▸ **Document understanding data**

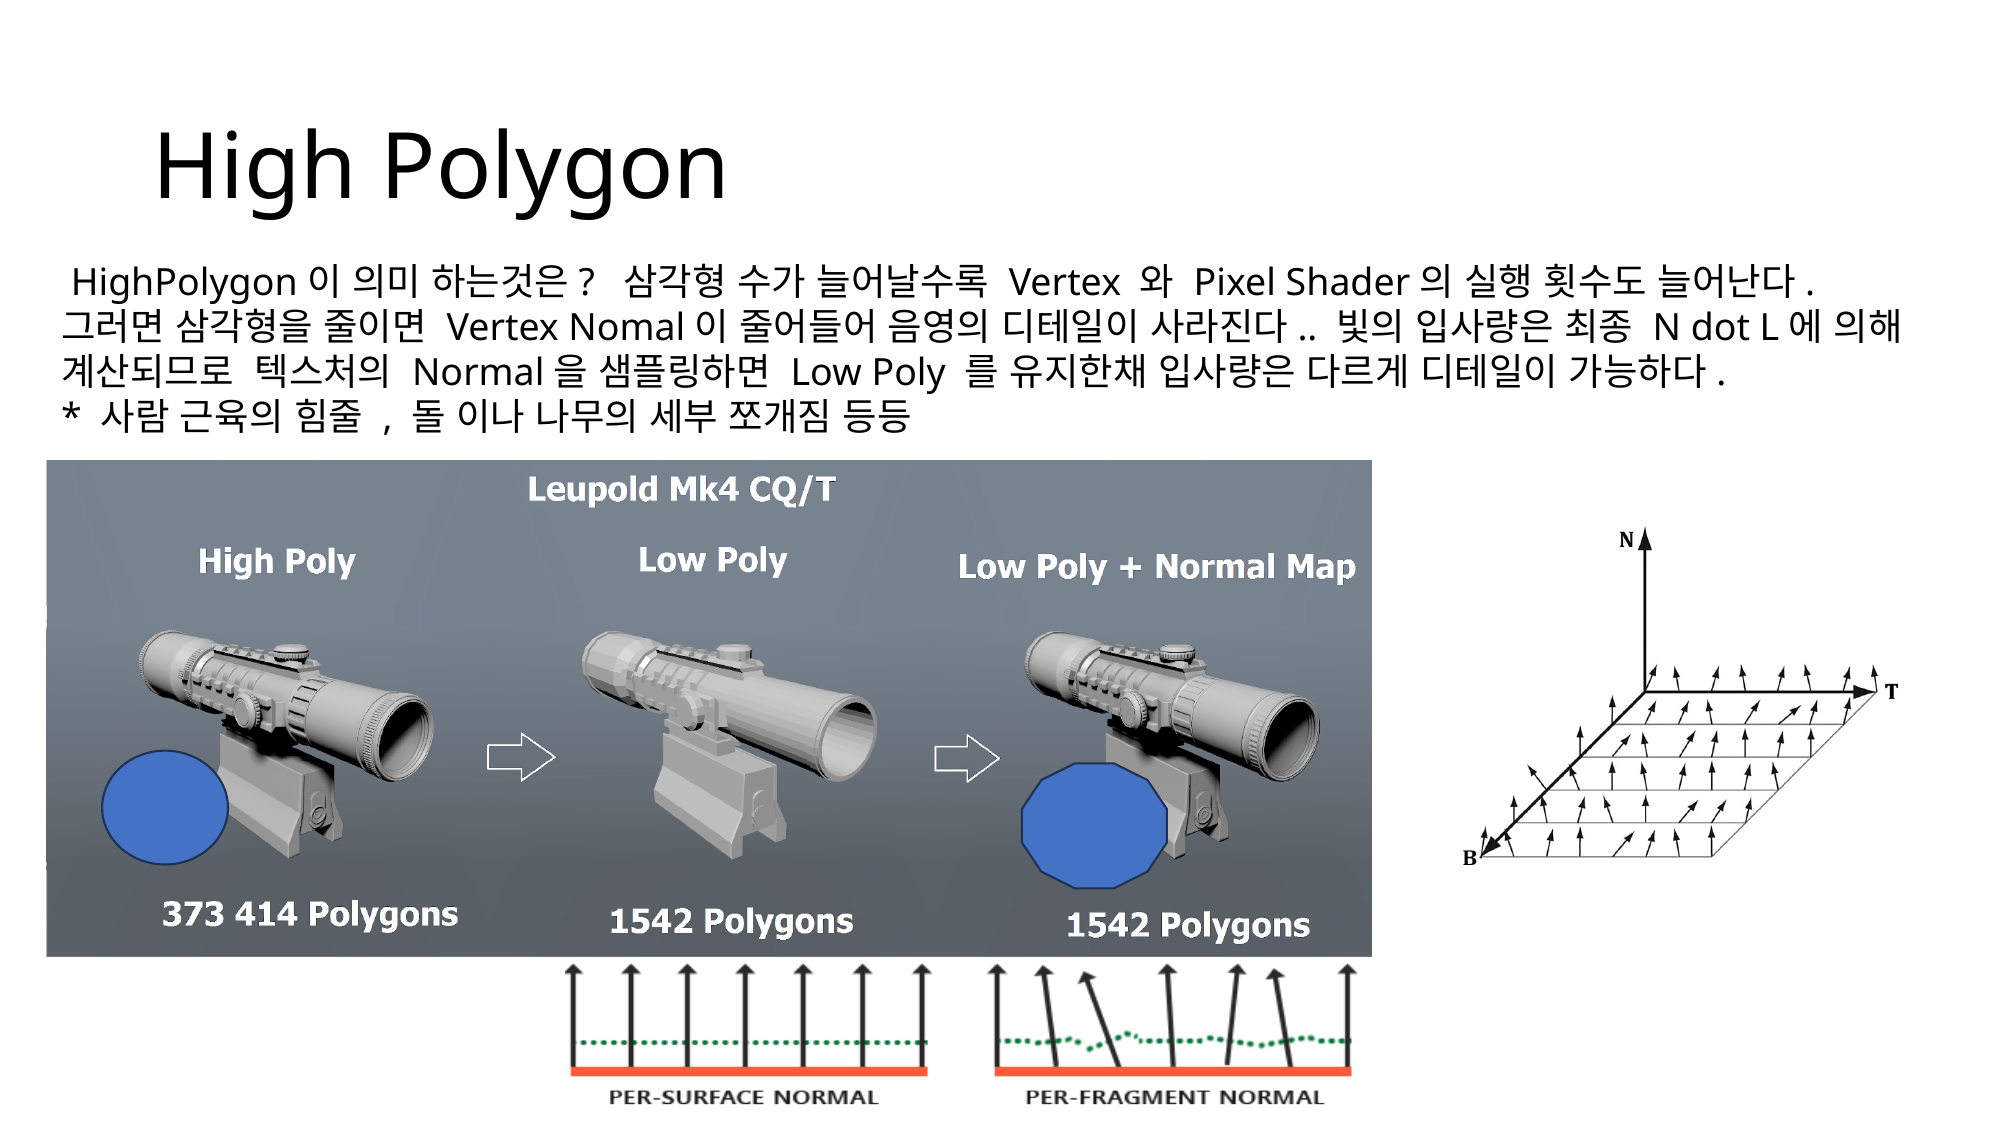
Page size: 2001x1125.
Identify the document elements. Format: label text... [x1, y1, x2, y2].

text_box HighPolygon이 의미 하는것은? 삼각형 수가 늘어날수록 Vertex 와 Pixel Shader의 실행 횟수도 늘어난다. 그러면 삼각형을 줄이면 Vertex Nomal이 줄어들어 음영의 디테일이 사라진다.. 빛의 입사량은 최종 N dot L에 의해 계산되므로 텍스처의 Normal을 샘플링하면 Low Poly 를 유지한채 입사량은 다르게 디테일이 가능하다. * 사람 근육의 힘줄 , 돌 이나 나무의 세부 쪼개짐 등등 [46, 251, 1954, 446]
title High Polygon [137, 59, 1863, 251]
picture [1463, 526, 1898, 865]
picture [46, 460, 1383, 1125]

▸ **WHAT THIS TASK INVOLVES**
Every line of the data should be copied as it stands, without the images.

▸ **RESULT OF THE EXERCISE**
Page size: 2001x1125.
Identify the document elements. Format: label text... [x1, y1, x2, y2].

text_box HighPolygon이 의미 하는것은? 삼각형 수가 늘어날수록 Vertex 와 Pixel Shader의 실행 횟수도 늘어난다. 그러면 삼각형을 줄이면 Vertex Nomal이 줄어들어 음영의 디테일이 사라진다.. 빛의 입사량은 최종 N dot L에 의해 계산되므로 텍스처의 Normal을 샘플링하면 Low Poly 를 유지한채 입사량은 다르게 디테일이 가능하다. * 사람 근육의 힘줄 , 돌 이나 나무의 세부 쪼개짐 등등 [46, 251, 1954, 446]
title High Polygon [137, 59, 1863, 251]
picture [1463, 526, 1898, 865]
picture [46, 460, 1383, 1125]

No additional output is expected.